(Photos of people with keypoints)

***

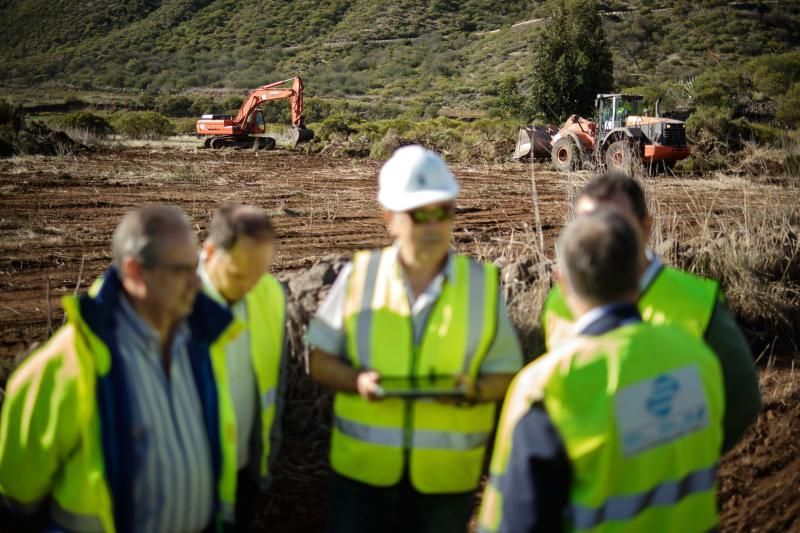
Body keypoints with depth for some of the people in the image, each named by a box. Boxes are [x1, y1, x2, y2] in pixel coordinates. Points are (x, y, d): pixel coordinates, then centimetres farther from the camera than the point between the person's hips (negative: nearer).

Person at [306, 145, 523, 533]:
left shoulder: (484, 283, -3)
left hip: (445, 475, 0)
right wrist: (357, 381, -18)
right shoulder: (358, 275, -3)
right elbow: (320, 361, 2)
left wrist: (474, 391, -21)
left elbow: (506, 374, 0)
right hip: (362, 468, 0)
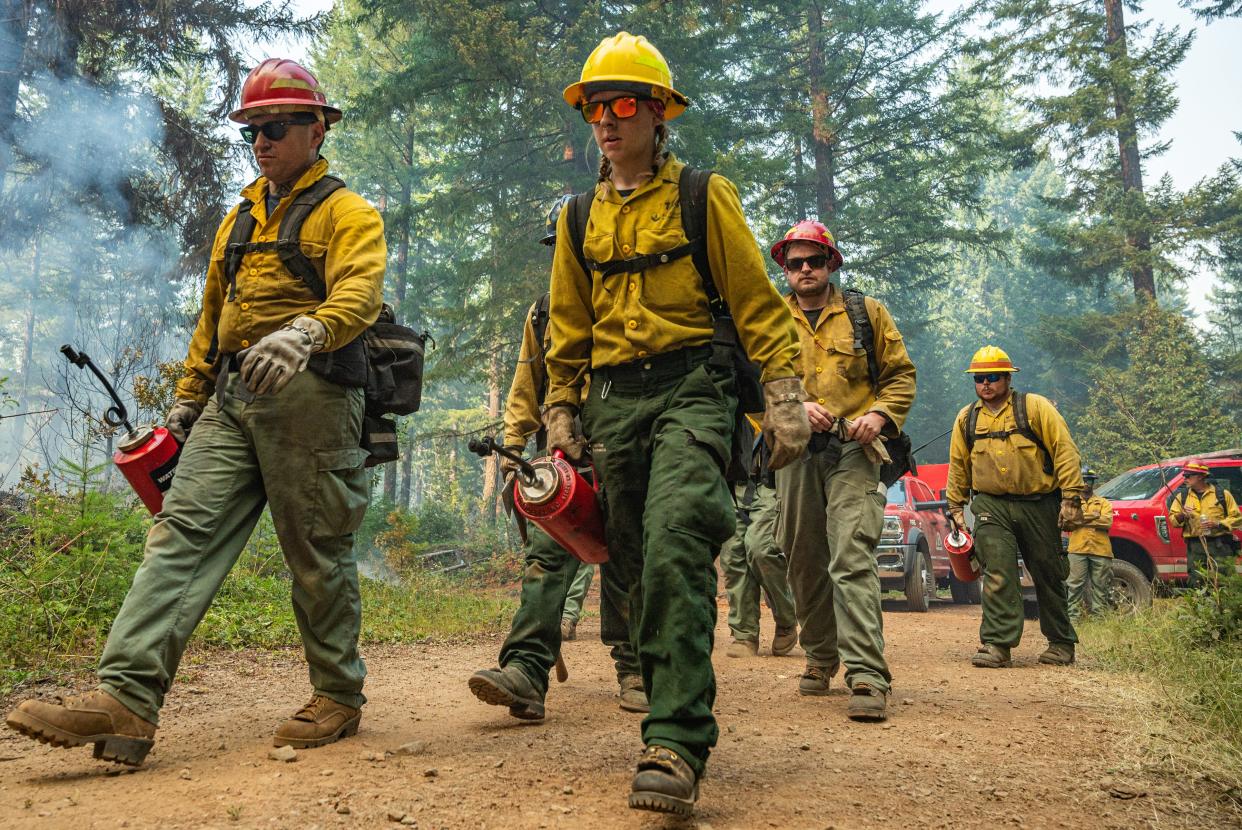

***

How to complete this task: Reproduce all of the data above word for word, leaving out the pictures.

Finished exercise:
Body keypoints with depth for some of the people in the image, each named by a box. Boxes are [x1, y1, x2, y2] in pixel coordinates. Points are (x, y, d): pixel coordinates, then centimetres farther from the camera than the point between the person's hips (negative: nearer).

Person at [306, 145, 523, 533]:
left shoulder: (484, 283, -3)
left hip: (445, 475, 0)
right wrist: (357, 381, -18)
right shoulder: (358, 275, -3)
right elbow: (320, 361, 2)
left wrist: (474, 391, -21)
left elbow: (506, 374, 0)
right hip: (362, 468, 0)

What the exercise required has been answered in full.